Higher priced homes tended to retain equity. For example, 91 percent of homes valued at greater than $200,000 show net worth compared with their loan amounts. Just 80 percent of homes valued at less than $200,000 report positive equity.

•Builder with South Carolina connections wins Urban Land Institute honor•

A housing expert who stresses the basic need for people to have a decent place to live received a top prize as a “visionary” in urban development.

The national Urban Land Institute last week recognized J. Ron Terwilliger, chairman emeritus of Trammell Crow Residential. He received the ULI J.C. Nichols Prize for Visionaries in Urban Development for 2013, considered the institute’s highest honor.

The builder, who founded the ULI Terwilliger Center for Housing, spent formative years at Sea Pines Resort on Hilton Head Island and more recently was involved in early plans for a condo and townhome development since switched to apartments at 400 Meeting St. in Charleston.

According to the institute, the ULI J.C. Nichols Prize recognizes a person or group that “has demonstrated a longtime commitment to the creation of communities that prosper by providing a high quality of life for all citizens, and which reflect the highest standards of design and development.

“The $100,000 prize honors the legacy of Kansas City, Mo., developer J.C. Nichols, a founding ULI member considered to be one of America’s most creative entrepreneurs in land use during the first half of the 1900s.”

The institute says it honored Terwilliger for his civic and philanthropic efforts to raise awareness about the importance of decent housing and increasing the supply of homes that are affordable and close to transit and employment centers.

As ULI chairman 1999-2001, “He regularly spoke and wrote about the need for affordable and mixed-income housing,” the institute says.

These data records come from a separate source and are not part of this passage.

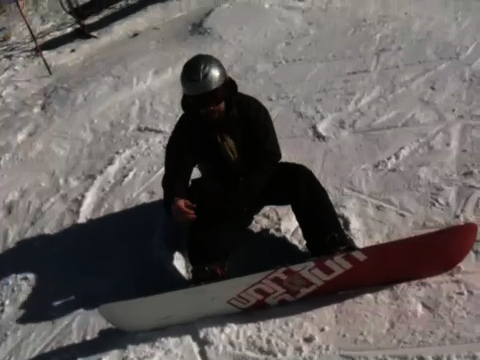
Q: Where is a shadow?
A: On the snow.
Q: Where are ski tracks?
A: On the snow.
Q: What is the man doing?
A: Snowboarding.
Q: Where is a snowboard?
A: Under man's feet.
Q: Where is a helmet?
A: On man's head.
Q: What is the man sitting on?
A: Snow.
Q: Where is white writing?
A: On snowboard.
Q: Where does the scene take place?
A: On a ski slope.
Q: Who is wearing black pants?
A: Snowboarder.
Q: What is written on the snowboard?
A: Unity.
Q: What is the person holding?
A: Snowboard.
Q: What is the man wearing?
A: Coat.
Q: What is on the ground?
A: Snow.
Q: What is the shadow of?
A: Man's reflection.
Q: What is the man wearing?
A: Ski pants.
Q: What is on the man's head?
A: Helmet.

In 2007, Terwilliger committed $5 million – the largest individual gift contributed to the institute at the time – to establish the ULI J. Ronald Terwilliger Center for Housing.

“In my professional life, I’ve seen housing strengthen health, education, families, communities and economies,” Terwilliger says. “In my philanthropic life, I’ve tried to demonstrate my belief that hope begins with access to a decent, affordable home. I want to help ensure a leveraged, sustained impact beyond my lifetime and inspire others to make the commitment to support affordable housing,” he says.

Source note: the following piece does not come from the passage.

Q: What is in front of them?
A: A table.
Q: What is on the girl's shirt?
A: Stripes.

According to the institute, Terwilliger grew up in modest surroundings in Arlington, Va.; worked as a young professional for Charles Fraser at Sea Pines Resort on Hilton Head Island in the 1970s and spent 23 years as the chief executive of Trammell Crow Residential, which at one time was the nation’s largest developer of multifamily housing.

“I know how important it is to give people a chance. And that chance starts with a decent house the family can afford in a suitable neighborhood,” Terwilliger says. “If the first half of your business life is for success, the second half should be for significance. I’m in my second half, and I’m hoping to make a difference,” he says.

“What separates Ron from a great many people is that not only does he contribute financial resources to what he’s involved in, and what he feels is important, but the fact that he is willing to give his time, his knowledge, and his experience,” says John Bucksbaum, chief executive of Bucksbaum Properties and Nichols Prize jury chairman. “Very few people do this. It’s a testament to the type of person Ron is,” he says.

For more information on the prize program, visit www.nicholsprize.org.

The 30,000-member Urban Land Institute describes its mission as providing leadership in the responsible use of land and in creating and sustaining thriving communities worldwide.

To learn more, go to www.uli.org.


A brief in the Sept. 14 Real Estate section contained an error. Charlotte Davis Fairey is not the current owner of Historic Charleston Bed and Breakfast. Jo Bacon owns the business. The Post and Courier regrets the error.